How does Unsupervised work?
Over the course of six months, the software created by Anadol and his team (with the collaboration of Nvidia) “trained” on 380.000 very high resolution images taken from over 180.000 works of art preserved in the MoMA galleries.
Everything ended up in the cauldron: from Picasso to Warhol via Boccioni and Salvador Dalì. Even the Pac-Man by Toru Iwatani. The artificial intelligence got "an idea of him" (starting from a model) and started producing new images.
The results?
Surprising for all participants. Curators first and foremost, almost moved to see how 200 years of art history have been "born" in a new way. Is it real art, to the extent that it arouses real emotions? And theartificial intelligence can he be an “artist”?
For now he is like an eccentric workshop student. And the master is a visionary, a "modern magician". Indeed, many masters: those who created the neural network, those who built the training model and the visionary who coordinated them. Refik Anadol's technological expertise was crazy.

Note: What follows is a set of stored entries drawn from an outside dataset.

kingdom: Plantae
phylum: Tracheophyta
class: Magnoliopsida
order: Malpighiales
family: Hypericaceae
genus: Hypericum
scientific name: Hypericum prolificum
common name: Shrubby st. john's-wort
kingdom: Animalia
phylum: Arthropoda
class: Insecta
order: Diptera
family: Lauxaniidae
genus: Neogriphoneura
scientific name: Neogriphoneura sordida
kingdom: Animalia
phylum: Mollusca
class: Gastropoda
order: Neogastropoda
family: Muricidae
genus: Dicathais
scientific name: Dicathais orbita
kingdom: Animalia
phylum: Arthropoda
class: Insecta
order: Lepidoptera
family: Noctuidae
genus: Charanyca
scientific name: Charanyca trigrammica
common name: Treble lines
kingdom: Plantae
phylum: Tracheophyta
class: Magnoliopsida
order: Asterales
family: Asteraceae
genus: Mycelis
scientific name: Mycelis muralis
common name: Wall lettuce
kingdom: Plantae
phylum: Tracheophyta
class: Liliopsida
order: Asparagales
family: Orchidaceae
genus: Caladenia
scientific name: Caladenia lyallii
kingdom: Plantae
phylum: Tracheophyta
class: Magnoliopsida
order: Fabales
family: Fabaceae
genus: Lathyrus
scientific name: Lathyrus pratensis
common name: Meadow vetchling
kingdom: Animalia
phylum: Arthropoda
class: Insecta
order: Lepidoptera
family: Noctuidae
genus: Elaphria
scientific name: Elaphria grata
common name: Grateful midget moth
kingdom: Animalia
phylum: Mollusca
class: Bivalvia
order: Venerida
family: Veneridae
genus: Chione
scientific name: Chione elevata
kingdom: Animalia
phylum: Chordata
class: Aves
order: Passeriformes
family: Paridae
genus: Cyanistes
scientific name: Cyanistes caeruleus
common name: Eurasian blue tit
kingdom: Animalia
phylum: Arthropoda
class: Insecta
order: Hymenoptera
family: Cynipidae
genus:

What he and his team have accomplished is amazing. The images have unprecedented resolution, are created in real time and change according to the movement of the audience and weather conditions. These inputs drive forces that affect different levers of the software, which in turn change the way Unsupervised creates images.
The artist survives
For the next four months, this artificial artist will continue to create a new universe, and perhaps it will remain after that. Ultimately, Unsupervised is a synthesis of all the art that lives in the museum, the very embodiment of MoMA.
In other words, the art that lives in the museum feeds this artificial artist that lives alongside it, adding something new to the collection every moment. Something so amazing that it could truly open the portal to a new universe.